AWS re:Invent 2025 - Chaos & Continuity: Using Gen AI to improve humanitarian workload resilience
Source: Dev.to
Introduction
Mike George, Principal Solutions Architect at AWS, works primarily with nonprofit and public‑sector organizations. In this session he explains how to plan for failure so that humanitarian workloads remain operational during disasters. He introduces five key principles for cloud resilience and demonstrates an agentic resilience advisor built with Amazon Bedrock and the Strands Agent SDK that can automatically assess workloads, generate architecture diagrams, provide observability recommendations, and create operational runbooks based on defined RTO and RPO targets.
The SEEMS Principles for Cloud Resilience
The acronym SEEMS helps remember the five categories of failure to consider when designing resilient cloud workloads.
Single Points of Failure
- Identify components that have no redundancy.
- Ask: If this component fails, does the entire workload go down?
- Design for redundancy (multiple instances, AZs, regions) where appropriate.
Excessive Load
- Ensure the workload can handle traffic spikes and sustained high demand.
- Verify service quotas, auto‑scaling policies, and capacity limits.
- Consider:
- What could overwhelm this component?
- Can work be discarded when it will never complete?
- Does the component exhibit bimodal behavior (normal vs. failure mode)?
- How does it scale under load?
Excessive Latency
- Evaluate how the workload behaves when a downstream dependency is slow.
- Ask: What happens if this component or a downstream service experiences high latency?
- Design timeouts, retries, and fallback mechanisms.
Misconfiguration and Bugs
- Implement robust CI/CD pipelines and automation to avoid manual changes in production.
- Ensure the ability to roll back or shift traffic away from a faulty deployment.
- Use guardrails, policy enforcement, and automated testing to prevent operator errors.
- Track expirations (certificates, credentials) and keep them up‑to‑date.
Shared Fate
- Reduce blast radius by decoupling workloads that share critical resources.
- Ask: If a shared database or service fails, which workloads are impacted?
- Consider smaller, isolated deployments and avoid large, monolithic changes.
Applying the SEEMS Checklist
When reviewing a workload, walk through the following questions for each SEEMS category:
- Single Points of Failure – Is the architecture redundant? What fails over?

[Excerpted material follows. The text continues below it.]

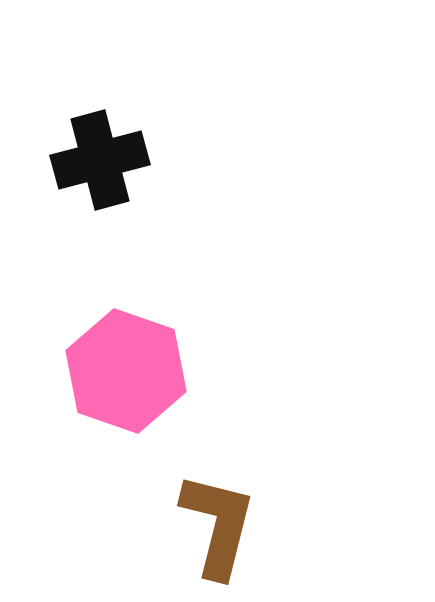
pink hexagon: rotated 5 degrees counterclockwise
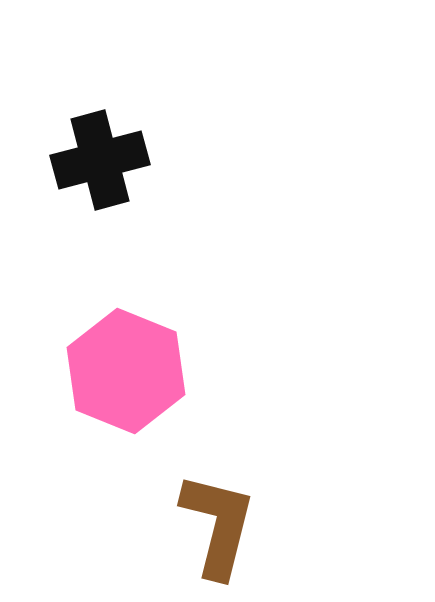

- Excessive Load – What can overwhelm the component? Are quotas sufficient? How does scaling behave?
- Excessive Latency – How does the system react to slow downstream services?
- Misconfiguration and Bugs – Can deployments be rolled back automatically? Are guardrails in place?
- Shared Fate – How tightly coupled are the components? What is the blast radius of a failure?
Mental Model: High Availability vs. Disaster Recovery
| Aspect | High Availability (HA) | Disaster Recovery (DR) |
|---|---|---|
| Goal | Keep the application running despite anticipated failures (e.g., AZ loss). | Restore operations after unanticipated or severe failures. |
| Scope | Built‑in redundancy, automatic failover, continuous operation. | Defined RTO/RPO, backup/restore processes, possibly a different region. |
| Approach | Design for failure; expect and mitigate common issues. | Plan for recovery; test and improve restoration procedures. |
| Continuous Improvement | Ongoing CI/CD, resilience testing, and automation. | Regular DR drills, post‑mortems, and updates to recovery plans. |
Resilience is not a one‑time effort; it requires continuous testing, automation, and refinement of both HA and DR strategies.
Continuous Improvement
- CI/CD Automation – Deploy changes reliably and roll back quickly.
- Resilience Testing – Inject failures (chaos engineering) to validate HA and DR.
- Team Training – Test not only the system but also the operational processes and personnel.
- Feedback Loops – Use observability data to identify weak points and iterate on designs.
Generative AI for Resilience Advisory
Mike demonstrated an agentic resilience advisor that leverages:
- Amazon Bedrock – Provides foundation models for natural‑language understanding and generation.
- Strands Agent SDK – Orchestrates tool usage and workflow execution.
Advisor Capabilities
| Tool | Purpose |
|---|---|
use AWS | Interacts with AWS APIs to gather workload configuration and health data. |
calculate letter grade | Scores the resilience posture against the SEEMS criteria. |
AWS documentation MCP server | Retrieves best‑practice guidance from AWS docs. |
The advisor can:
- Analyze a workload against the SEEMS principles.
- Generate architecture diagrams in Mermaid syntax, e.g.:
graph LR
A[User] --> B[API Gateway]
B --> C[Lambda Function]
C --> D[Amazon DynamoDB]
D --> E[Backup S3 Bucket]- Provide observability recommendations (metrics, logs, traces).
- Create operational runbooks that specify recovery steps based on target RTO/RPO.
By automating these assessments, organizations can quickly identify resilience gaps and obtain actionable guidance without manual deep‑dive analyses.